### Texto proporcionado:

-.-.-

Nunca, dice Sofia Coppola, había pensado en hacer una remake. “En mi familia son mala palabra”, contó en una entrevista con The Guardian. “La película de Siegel no me resultaba familiar y no es tan conocida en EE.UU., fuera de los ámbitos cinéfilos. Pero Anne Ross, mi diseñadora de producción y una de mis mejores amigas, me insistió con que la viera, con que tenía que hacerla. Le hice caso. Y se quedó en mi cabeza, porque es tan rara. Amé la premisa, me pareció tan interesante la historia de un soldado enemigo que entraba a este ecosistema de chicas sureñas. Pero, sobre todo, después de ver la película, quise revertir el punto de vista. Contar la misma historia pero desde las mujeres. Una reinterpretación. La de Siegel tiene el punto de vista del macho. Me encanta la película, pero las mujeres están desaforadas: yo quería entenderlas. Saber qué le pasa a estas chicas criadas para ser damas que deben aprender a sobrevivir en tiempos brutales”.
En The Beguiled de Don Siegel, el soldado es Clint Eastwood y eso casi lo cambia todo. La narración de la película, más descontrolada y gritona que la de Coppola, se mantiene siempre del lado de McBurney: él cae en ensueños sobre tríos sexuales, besa en la boca a las nenas de 12 años y conserva el control incluso cuando todo está casi perdido. La película además tiene monólogos interiores en voz en off: siempre se sabe qué piensan las mujeres y también se sabe desde el principio que McBurney es un mentiroso. Las escenas de sexo tienen cierta cualidad de soft-porno, incluyendo los gemidos exagerados y las palabras susurradas. Es una película interesante y loca: hay un subtexto de incesto entre la señorita Fansworth y su hermano muerto, referencias muy obvias a “la otra pierna” de Clint y la presencia de la guerra es muy evidente, al contrario de los cañonazos lejanos de Coppola (Siegel incluso usa fotos reales de época en los títulos). The Beguiled 1971 es una película sobre el miedo a la castración y ellas siempre son un puñado de temibles histéricas. Clint Eastwood tuvo palabras raras sobre cómo armó a su soldado: “Dustin Hoffman y Al Pacino interpretan muy bien a perdedores. Pero mi público quiere vivir la experiencia vicaria de un ganador. Mis personajes tienen sensibilidad y vulnerabilidad pero aún así son ganadores. No pretendo entender a los perdedores”. Así habló sobre la película en Clint: The Life and Legend de Patrick McGilligan. Si uno ve cómo termina en la historia el soldado McBurney, le cuesta entender por qué East- wood sintió que su personaje era un ganador.

-.-.-

### Datos mostrados:
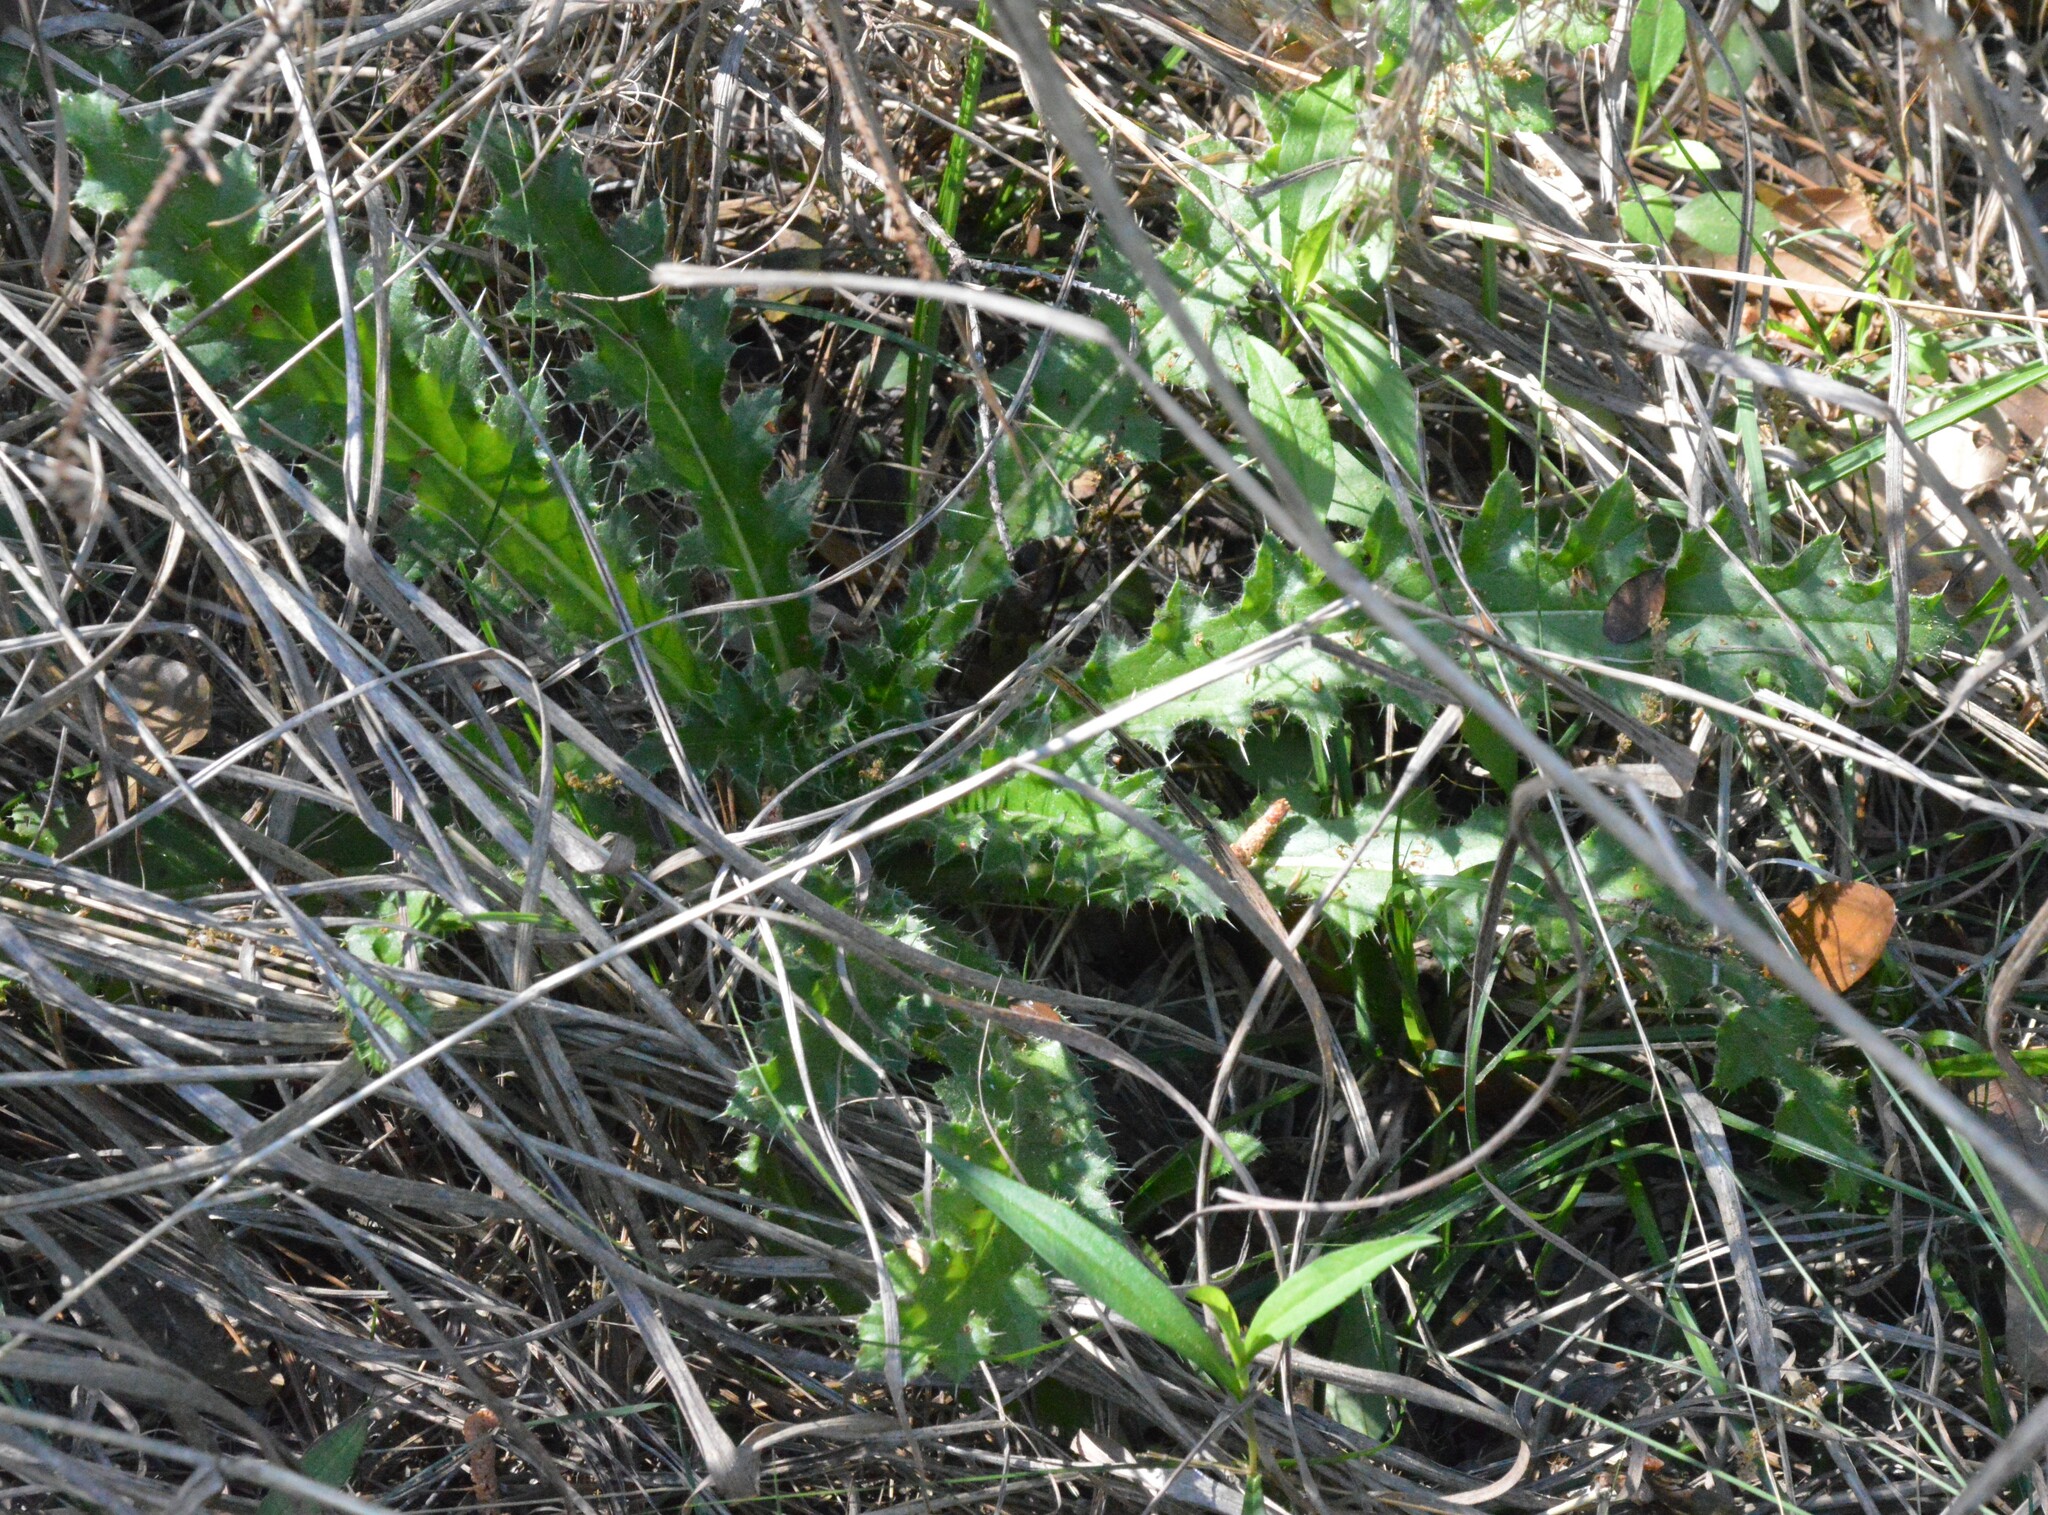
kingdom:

-.-.-

### Tareas y ejercicios:
**1.** Según el texto sobre las dos versiones de The Beguiled, ¿quién insistió a Sofia Coppola para que viera la película de Siegel?
**2.** Prosigue el texto sobre las dos versiones de The Beguiled a partir de su última oración.

### Respuestas por tarea:
**1.** Anne Ross, su diseñadora de producción y una de sus mejores amigas.

**2.**
El McBurney de Colin Farrell no es un ganador. Farrell no tiene la traza fría, algo despiadada, de la belleza de Eastwood. Es, por contraste con las rubias que lo cuidan, puro colores cálidos, ojos marrones y grandes, el pelo lacio sobre la cara, la picardía llena de cuidado, el enojo demasiado cerca de la desesperación. Lo primero que les dice a las mujeres es “un gusto ser su prisionero”. Y después, cuando mejora su pierna herida, arregla las rosas y las escenas son una fantasía de novela romántica del jardinero transpirando bajo el calor despiadado de Virginia, las risitas, el secreto. Es pura carne inocentona y firme en el etéreo gineceo. Apenas se sabe lo que él piensa, o lo que piensan ellas. Es un baile delicado: se toma distancia, se presta atención. Para muchos críticos, la posición pasiva de McBurney es una versión de la “mirada femenina”, para otros sólo un dar vuelta la cosa, una objetivación del varón. Hay que ver la escena en que Martha (Kidman) debe limpiarlo cuando está inconsciente: los charquitos de agua en el cuello, bajo la nuez, las caderas acariciadas por la esponja, el vientre hundido con su línea de pelo que se pierde bajo la sábana. Hay ahí un atisbo, y en muchos otros momentos, de cómo sería esa esquiva mirada femenina tan poco representada en películas o en cualquier otro lado. “El casting fue muy difícil”, cuenta Sofia Coppola. “Quería a alguien que fuese atractivo para hombres y para mujeres, que fuese masculino y gracioso. Colin resultó ideal. Además no le importa ser pasivo. Ni jugar: le hicimos fotos posando como para calendario en el jardín. Nunca se sintió incómodo o fuera de lugar. Eso no es tan común”. Elle Fanning le contó a Rolling Stone que Farrell “era la persona más desnuda del set y Sofia era muy consciente de eso. Ella no quería sobresexualizar a las mujeres como en la original”. Coppola casi evita la desnudez en la película, con la excepción de una escena definitoria: “En la de 1971 había una toma muy graciosa de Clint en la cama con una chica. Pensamos hacerla para divertirnos, pero cuando llegó el momento, no tuve ganas de filmar el culo de Elle”.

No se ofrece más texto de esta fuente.